Well see if Libsyn lets me upload a header photo for this blog entry, it was being all wiggy yestarday. Anyway, I thought I’d take a second and talk about what Spam mean to me.
First off, I have never eaten even a single bite of Spam. I am a Spamical virgin, never hast the gel encased spiced meat product crossed mine lips. Why? Because it looks gross to me. This coming from the guy who eats squid, tentacles and all, like french fries, who pops smoked oysters (yet another scary caned ‘meat’ like substance) like potato chips, and who relishes in Dim Sum, which let’s be honest is some of the most ‘what the heck is the meat in this dumpling’ kind of chinese food around. So whereas I find it inexplicable (outside of living in Guam, the Philipines, the trenches of WWII era France, or Hawaii) that anyone would eat this stuff, I don’t actually hold it against anyone who does. Each to their own right?
Yet, I have probably purchased more of this canned meat wonder over the years than a family of four. It all started for me in high school. I was a weird kid and I liked weird stuff. I liked wearing my backpack on the front so it looked like I was pregnant with my math book. I carried around a giant super bouncy ball that I named Fidel, and when I pitched him up on top of the school roof in a fit of anger one day I switched to carrying around a little plastic grasshopper that a suction cup on his underside. I stuck him to the face of my watch and left him there throughout the day. And what’s even more weird is that I dated in high school. Anyway I was weird. It was my way of rebelling. Making people scratch their head and wonder was just about the greatest thing ever, at least at the time.

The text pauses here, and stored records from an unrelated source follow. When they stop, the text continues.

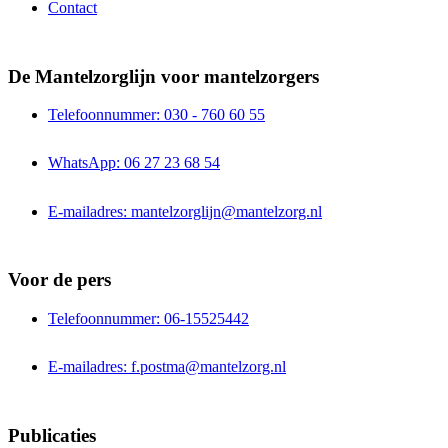
Contact
De Mantelzorglijn voor mantelzorgers
Telefoonnummer: 030 - 760 60 55
WhatsApp: 06 27 23 68 54
E-mailadres: mantelzorglijn@mantelzorg.nl
Voor de pers
Telefoonnummer: 06-15525442
E-mailadres: f.postma@mantelzorg.nl
Publicaties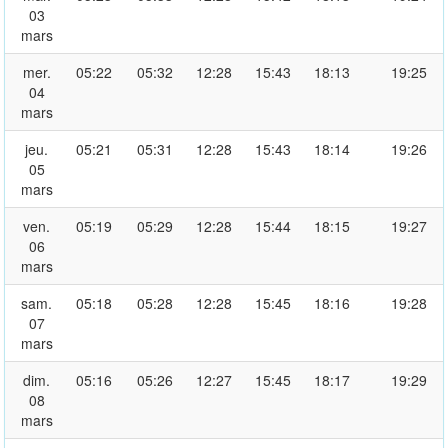
03
mars
mer.
05:22
05:32
12:28
15:43
18:13
19:25
04
mars
jeu.
05:21
05:31
12:28
15:43
18:14
19:26
05
mars
ven.
05:19
05:29
12:28
15:44
18:15
19:27
06
mars
sam.
05:18
05:28
12:28
15:45
18:16
19:28
07
mars
dim.
05:16
05:26
12:27
15:45
18:17
19:29
08
mars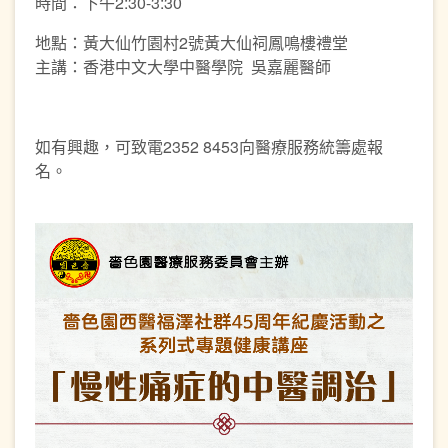
時間：下午2:30-3:30
地點：黃大仙竹園村2號黃大仙祠鳳鳴樓禮堂
主講：香港中文大學中醫學院 吳嘉麗醫師
如有興趣，可致電2352 8453向醫療服務統籌處報
名。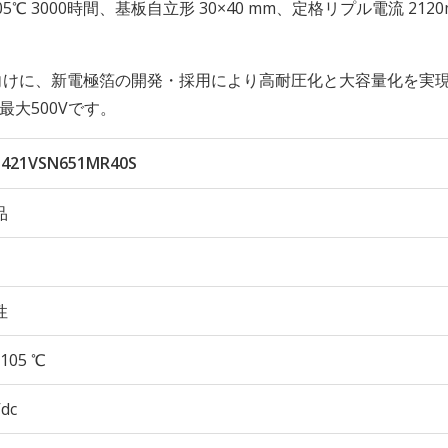
性 105℃ 3000時間、基板自立形 30×40 mm、定格リプル電流 2120
向けに、新電極箔の開発・採用により高耐圧化と大容量化を実
最大500Vです。
421VSN651MR40S
品
性
105 ℃
Vdc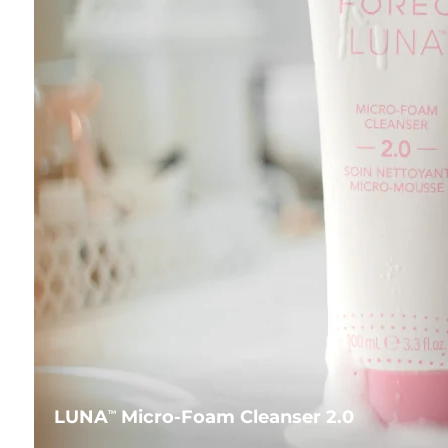
LUNA
Micro-Foam Cleanser 2.0
TM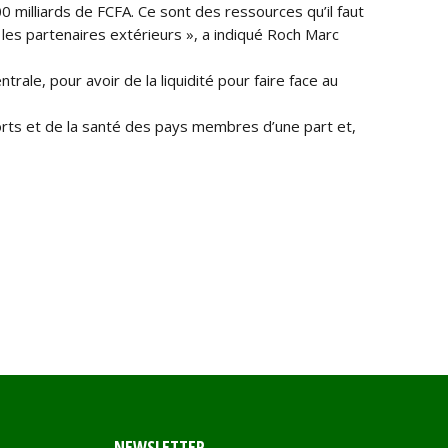
milliards de FCFA. Ce sont des ressources qu’il faut
 les partenaires extérieurs », a indiqué Roch Marc
ale, pour avoir de la liquidité pour faire face au
ports et de la santé des pays membres d’une part et,
NEWSLETTER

So one day I was in the store with my mom when I saw a new kind of Spam next to the deviled ham and tuna fish, Deviled Spam. It was much smaller (in theory because deviled spam is super concentrated evil and must be taken in smaller doses) and in my mind I vividly saw it as the best necklace pendant ever. So I bought it and threaded some string through the pop top and started wearing it to school. The assistant principal even stopped me one day in the hall and said that I must be forgetful if my mom had to tie my lunch around my neck. All was well until one day when I got off the bus one day. I used to grab the hand rails and jump from the top step to the road, and on this day I was the last of our group to get off. When my feet hit the ground we all heard this snap-pop and we all froze. The pop top had opened and it was hanging by a sliver of metal while the can of meat precariously swung from side to side. I carefully lifted the necklase off and them proceeded to throw it as far into the wood as humanly possible (I’m sure a family of chimpmunks ate well for a week.)
From that day on I started carring around a regular can of Spam on a leash. It was much safer and a little weirder IMHO. I did this until one day some wannabe-punk chick stabbed it with a clay knife in art class. It was a pretty weird psycho moment where she just stodd there waiting for a reaction like I was going to cry or something, but I just casually tossed it in the garbage and shrugged. Anyway, my obsession with the culinary grenade continued past high school as well. For the first year that I worked after I graduated I bought one can of deviled Spam a week, naming and dating each can until I realized that I didn’t have anywhere to store the damn stuff. Besides, my father snuck into my room one day and ate the can named Comissioner Gordon, so I sort of got out of that habit. I’ve already written about my comic con experiences with it, so I won’t get into that.
All in all Spam has been a pretty significant part of my life, well arguably significant. So that’s that.